I re-ran tests locally to discover that the cover portion of the test command is using most of the unaccounted-for time!

### Just Test (21s)
> time MIX_DEBUG=1 mix test test/crowbar/scan/vciso_card_test.exs > tmp.txt && elixir ./analyze.exs

### Partitioned (21s)
> time MIX_TEST_PARTITION=1 MIX_DEBUG=1 mix test test/crowbar/scan/vciso_card_test.exs --partitions 2 > tmp.txt && elixir ./analyze.exs

### Cover (61s)
> time MIX_DEBUG=1 mix test test/crowbar/scan/vciso_card_test.exs --cover > tmp.txt && elixir ./analyze.exs

### Partition & Cover (73s)
> time MIX_TEST_PARTITION=1 MIX_DEBUG=1 mix test test/crowbar/scan/vciso_card_test.exs --partitions 2 --cover > tmp.txt && elixir ./analyze.exs

I put the analyze.exs into a Gist here if you want to recreate. Should be code base agnostic.

New Hypothesis: ExCoveralls is using the time!

I annotated ExCoveralls locally to reproduce and I found the time here

-> Running mix test test/crowbar/scan/vciso_card_test.exs --cover (inside Crowbar.Mixfile)
-> Running ExCoveralls Cover.compile
<- Ran ExCoveralls Cover.compile in 25757ms
…
Finished in 4.9 seconds (4.9s async, 0.00s sync)
…
-> Running ExCoveralls Cover.execute
<- Ran ExCoveralls Cover.execute in 13249ms
<- Ran mix test in 43973ms

This example just ran 1 test file, but the time breakdown is clear
44s total = 26s Cover.compile + 13s Cover.execute + 5s tests

note: These time are all much faster because it’s local on a multicore laptop vs.

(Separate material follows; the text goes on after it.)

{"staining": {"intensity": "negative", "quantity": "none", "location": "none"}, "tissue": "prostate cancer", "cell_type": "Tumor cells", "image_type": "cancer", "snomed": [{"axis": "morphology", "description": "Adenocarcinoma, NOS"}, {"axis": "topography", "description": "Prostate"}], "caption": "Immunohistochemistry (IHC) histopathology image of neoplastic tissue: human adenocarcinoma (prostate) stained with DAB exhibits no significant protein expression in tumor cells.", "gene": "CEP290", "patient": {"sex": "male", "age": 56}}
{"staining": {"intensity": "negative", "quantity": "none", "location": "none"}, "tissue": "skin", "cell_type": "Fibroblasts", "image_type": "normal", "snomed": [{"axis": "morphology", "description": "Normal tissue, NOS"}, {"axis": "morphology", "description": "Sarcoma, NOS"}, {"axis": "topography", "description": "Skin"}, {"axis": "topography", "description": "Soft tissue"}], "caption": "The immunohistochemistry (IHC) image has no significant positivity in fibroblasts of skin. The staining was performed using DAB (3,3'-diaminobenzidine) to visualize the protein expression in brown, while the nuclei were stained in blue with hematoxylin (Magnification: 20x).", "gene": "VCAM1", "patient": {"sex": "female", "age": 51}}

CI with the default github action runner

Mystery solved and if y’all happen to have any thoughts or experience on how to address things like this in CI, I’d love to hear your thoughts!

My likely next step is to make a --cover Action for the end of CI, so we can run the tests and get feedback as fast as possible without coverage.

josevalim · June 3, 2024, 1:06pm

Yes, --cover has to annotate code and it is slower because it has to run the annotated version of the code. However, from Erlang/OTP 27 (I believe), cover was integrated into JIT, and it should be much faster. You will be able to use Erlang/OTP 27 alongside Elixir v1.17.